They come and go, and bring untold wealth
The Chinese aren’t coming, they’re already here. According to data from the World Bank and China Watch, outbound international tourism – people travelling abroad for reasons other than “a remunerated activity in the country visited” – among Chinese nationals nearly doubled from 2010 to 2014.
- Tuesday, 11 August 2015
More specifically, from over 57 million tourists to roughly 109 million. This is even more impressive given that in 2000 just 10 million Chinese outbound tourists were registered. The latest annual survey of China Confidential, a Financial Times research service, indicates that these numbers are the result of a combination of factors: a mushrooming middle class, more economical flights and fewer visa restrictions.
The Boston Consulting Group’s 2013 report “Winning the Next Billion asian Travelers– starting with China” predicts that “by 2030, 49% of all passenger traffic globally will be within the Asia-Pacific (APAC) region or between APAC and the rest of the world (and) more than 50% of the growth in global traffic will come from the APAC area”.
For now, the majority of Chinese tourists vacation close to home. The top five destinations of 2015 have to date been Hong Kong, South Korea, Japan, Thailand and Macau. However, the favourite long-haul holiday spot this year is France and the sixth most popular destination overall. In 2014, France welcomed 2.2 million Chinese tourists last year, a significant increase over 1.7 million in 2013. Rounding out the 2015 top 10 destinations so far are, in order of visitor numbers, Singapore, Germany, the US and UK.
France was also the most-chosen ‘dream international destination’ by 31.6% of people surveyed by China Confidential. Italy was a far second with just under 21% and five other European countries were among the top 10.
Not surprisingly, the opening day of this year’s International Tourismus-Boerse (ITB) in Berlin, the world’s largest tourism trade fair, hosted a workshop on Chinese outbound tourism, focusing on the ‘second wave’ of outbound tourists and their destination and spending patterns.
For Chinese tourists are not only the most numerous worldwide, they are also the planet’s most prolific spenders. Last year they shelled out nearly €150 billion (roughly €2,900 per person) on their vacations and by 2019 174 million of them are projected to spend €240billion. Naturally, everyone is clamouring for a piece of this exponentially growing pie. To put it into broader perspective, €240 billion is just a few billion shy of Finland’s current GDP and greater than either Ireland’s or Greece’s economies.
The US travel industry began ramping up its catering strategies some time ago: hotels are teaching their employees basic greetings in Mandarin and outfitting coffee carafes to make tea, and a Marriott in New York has even assigned names to its presidential suites on the 44th and 45th floors because the Chinese consider the number 4 to be unlucky.

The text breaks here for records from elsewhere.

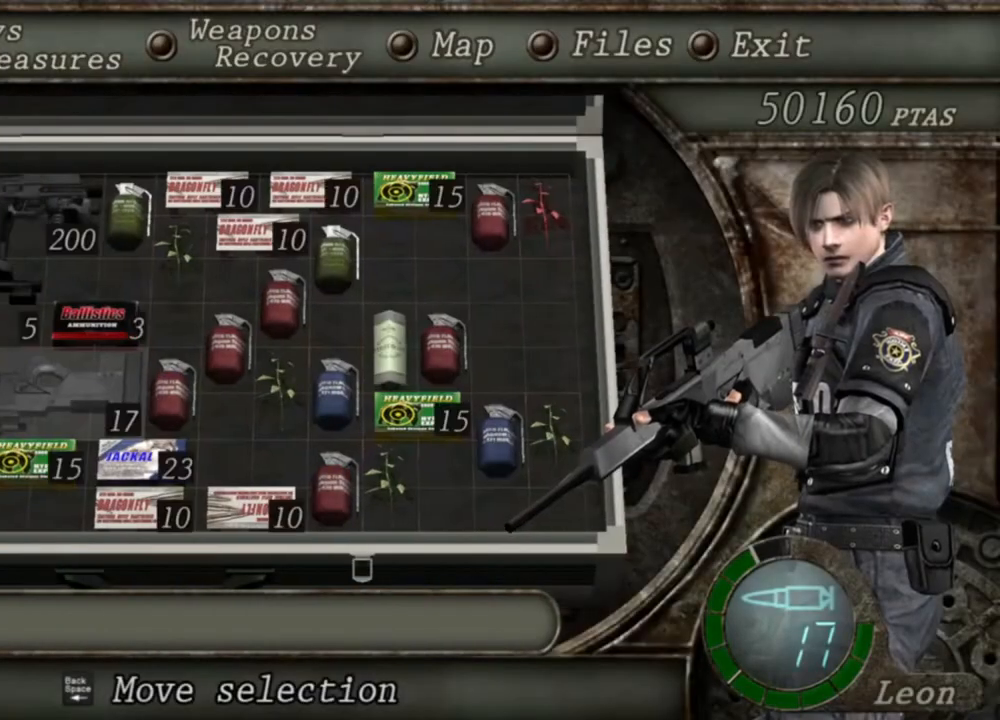
{"keys": [], "mouse": ["right"], "events": []}
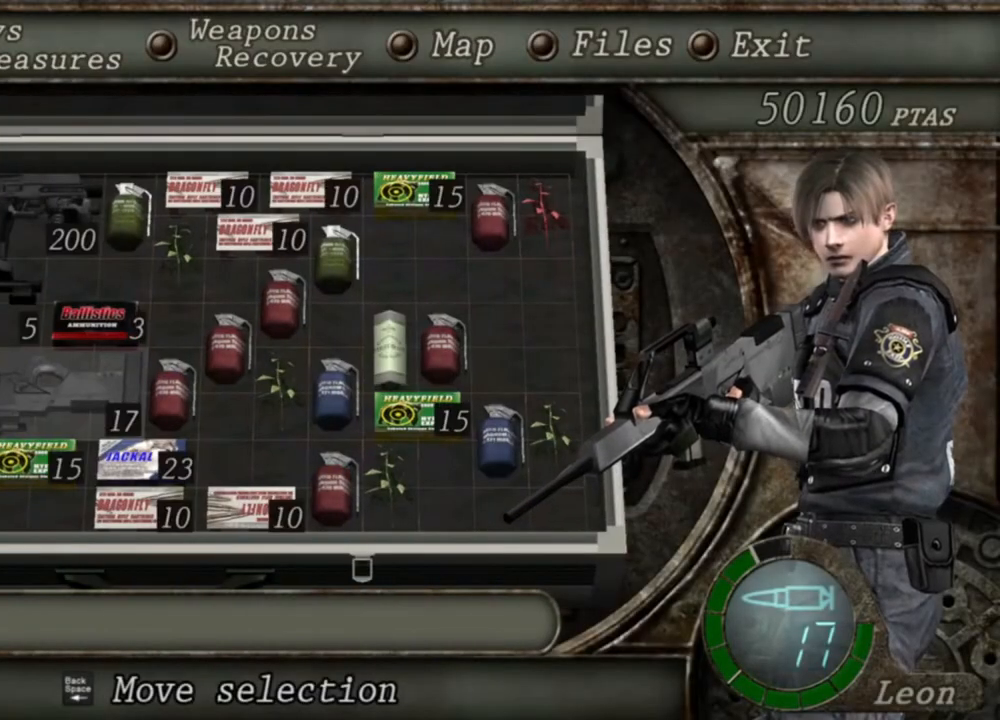
{"keys": [], "mouse": ["right"], "events": []}
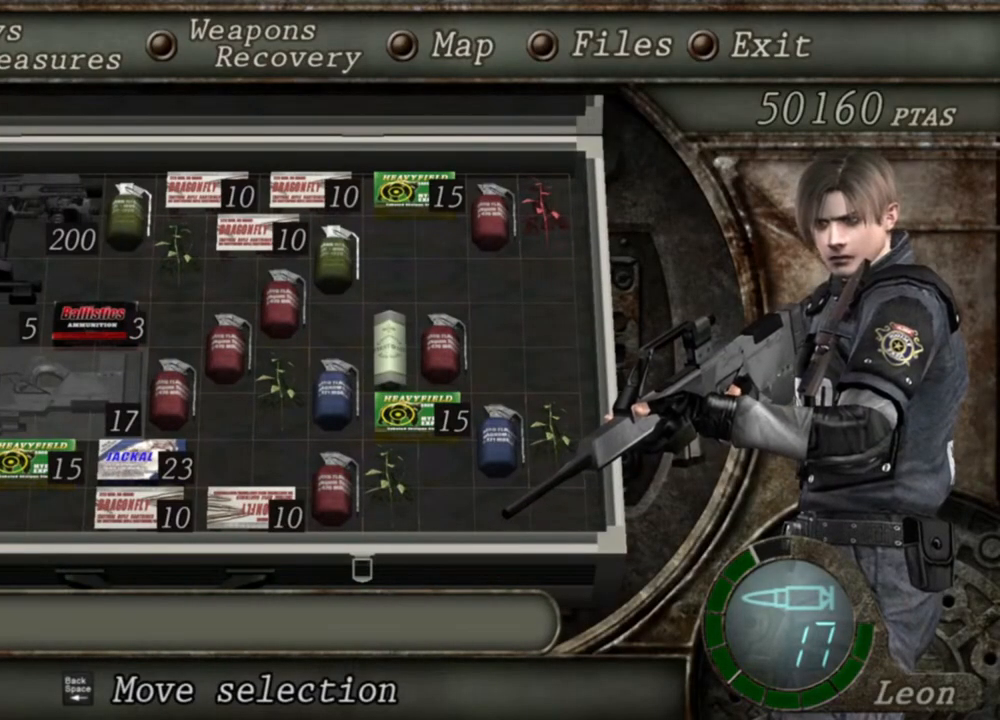
{"keys": ["tab"], "mouse": ["right"], "events": [[483, "tab", "down"]]}
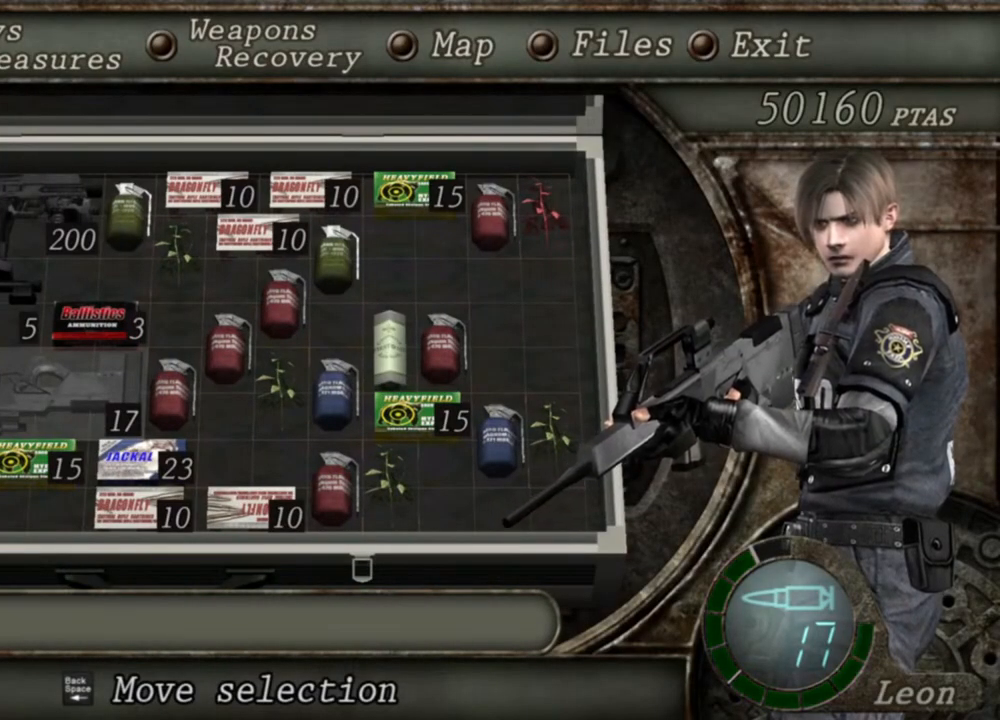
{"keys": [], "mouse": ["right"], "events": [[83, "tab", "up"]]}
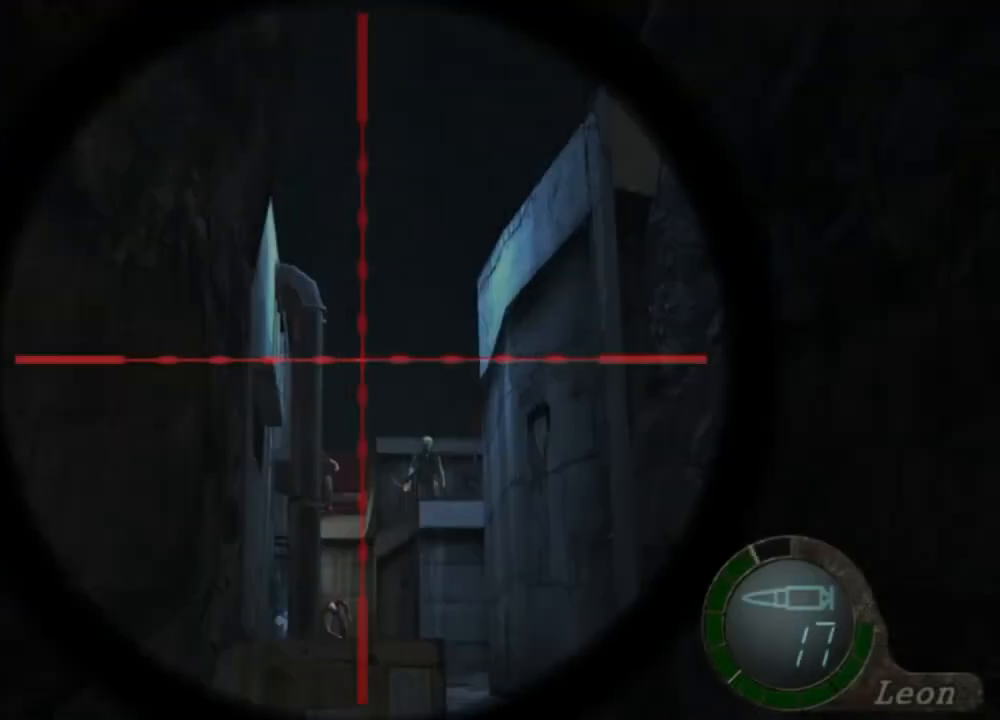
{"keys": [], "mouse": ["right"], "events": [[150, "tab", "down"], [317, "tab", "up"]]}
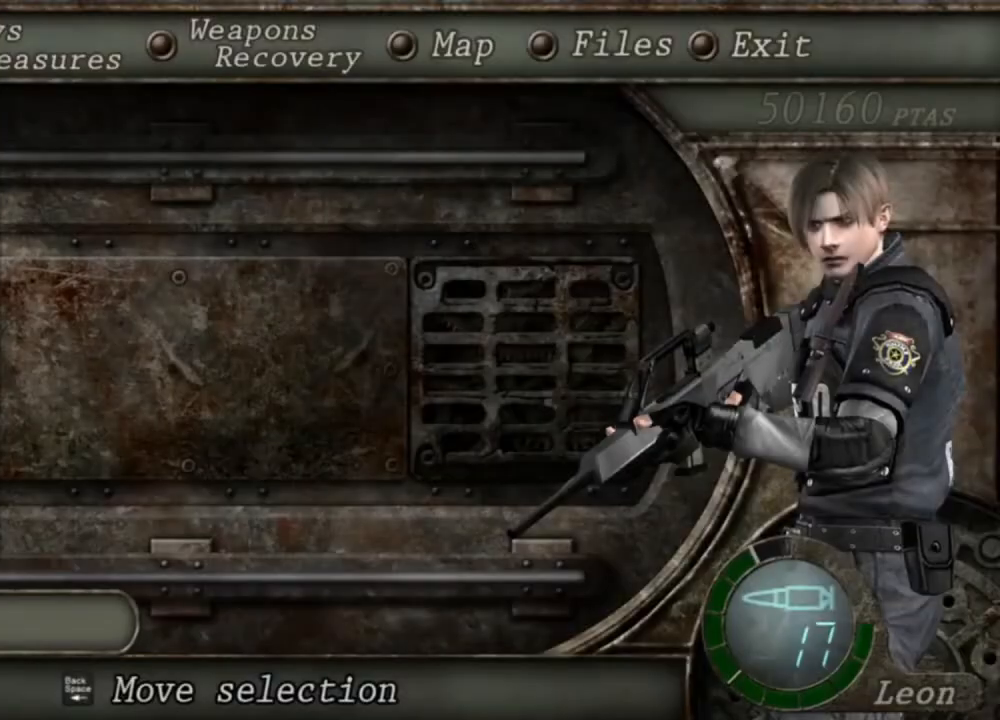
{"keys": [], "mouse": ["right"], "events": []}
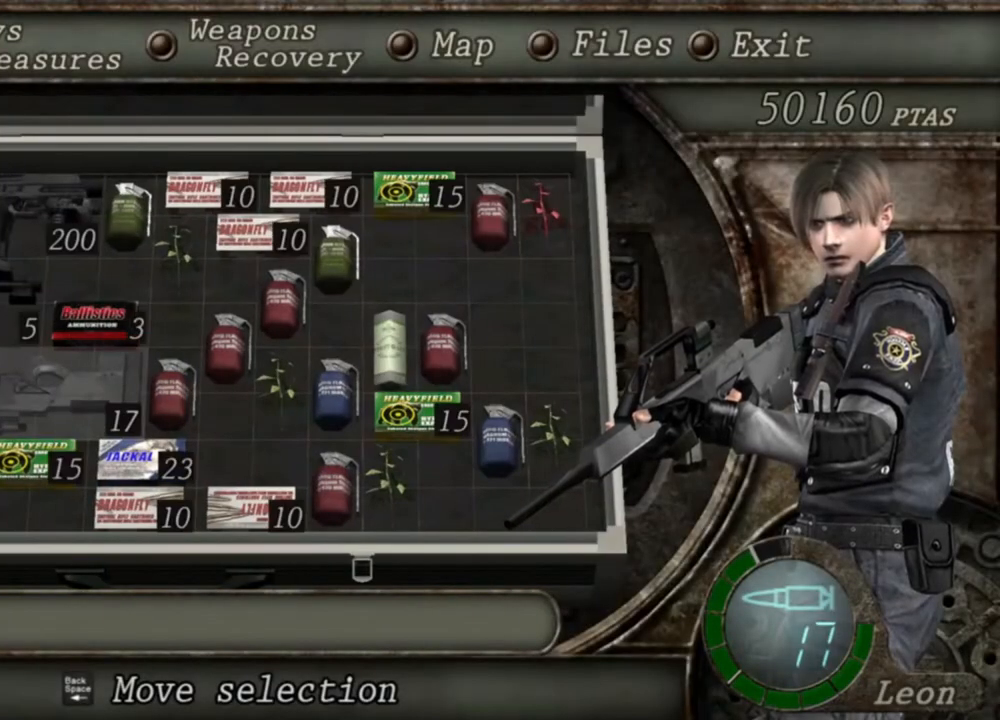
{"keys": [], "mouse": ["right"], "events": []}
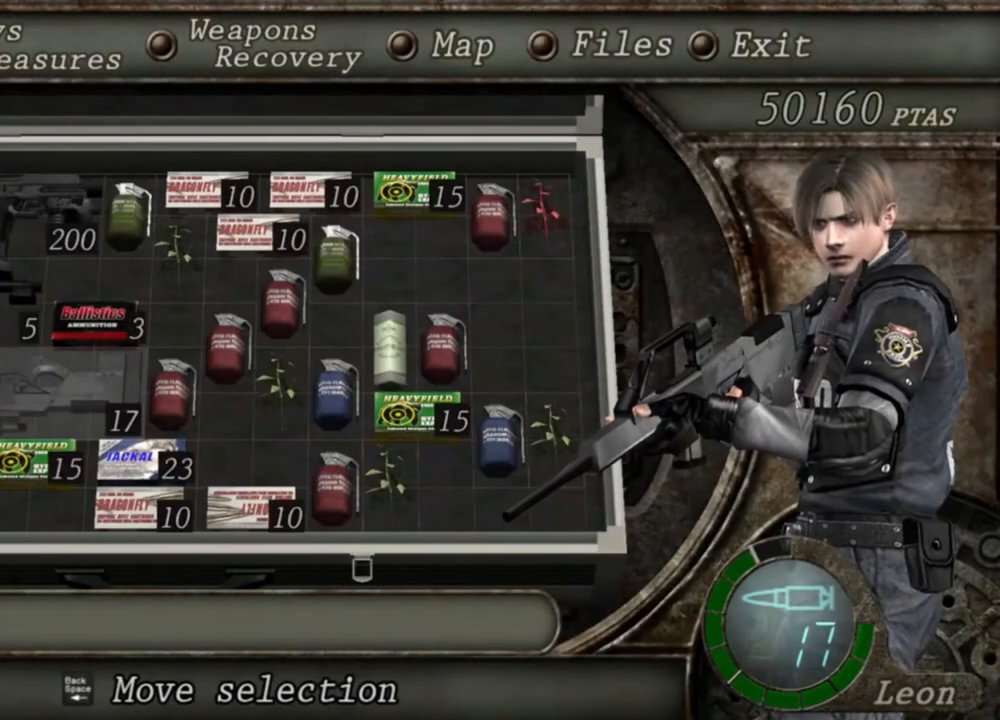
{"keys": [], "mouse": ["right"], "events": []}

But it is the retail industries, especially in the economically strapped European economies, that should really be immersing themselves in the nuances of Chinese culture. In 2014, shopping accounted for nearly 58% of the €150 billion that Chinese tourists spent, more than triple what they paid for accommodation (17.82%) and ten times transportation (10.88%). Interestingly, they were relatively frugal when it came to food (5.84%), attraction tickets (3.72%) and entertainment (3.72%).